Return only the line containing "right ear: (56, 33)" and each line after it, exactly as written, through the end of the records.

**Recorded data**
-*-*-
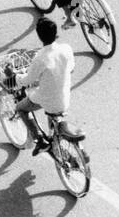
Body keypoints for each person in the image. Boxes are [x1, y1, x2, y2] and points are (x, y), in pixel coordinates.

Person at [13, 17, 75, 156]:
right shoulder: (66, 49)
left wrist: (15, 76)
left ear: (40, 37)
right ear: (56, 33)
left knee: (21, 108)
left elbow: (27, 80)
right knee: (51, 108)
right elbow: (71, 68)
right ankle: (54, 140)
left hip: (48, 100)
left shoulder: (40, 58)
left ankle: (40, 141)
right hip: (64, 97)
-*-*-
**WRITTEN RESPONSE**
right ear: (56, 33)
left knee: (21, 108)
left elbow: (27, 80)
right knee: (51, 108)
right elbow: (71, 68)
right ankle: (54, 140)
left hip: (48, 100)
left shoulder: (40, 58)
left ankle: (40, 141)
right hip: (64, 97)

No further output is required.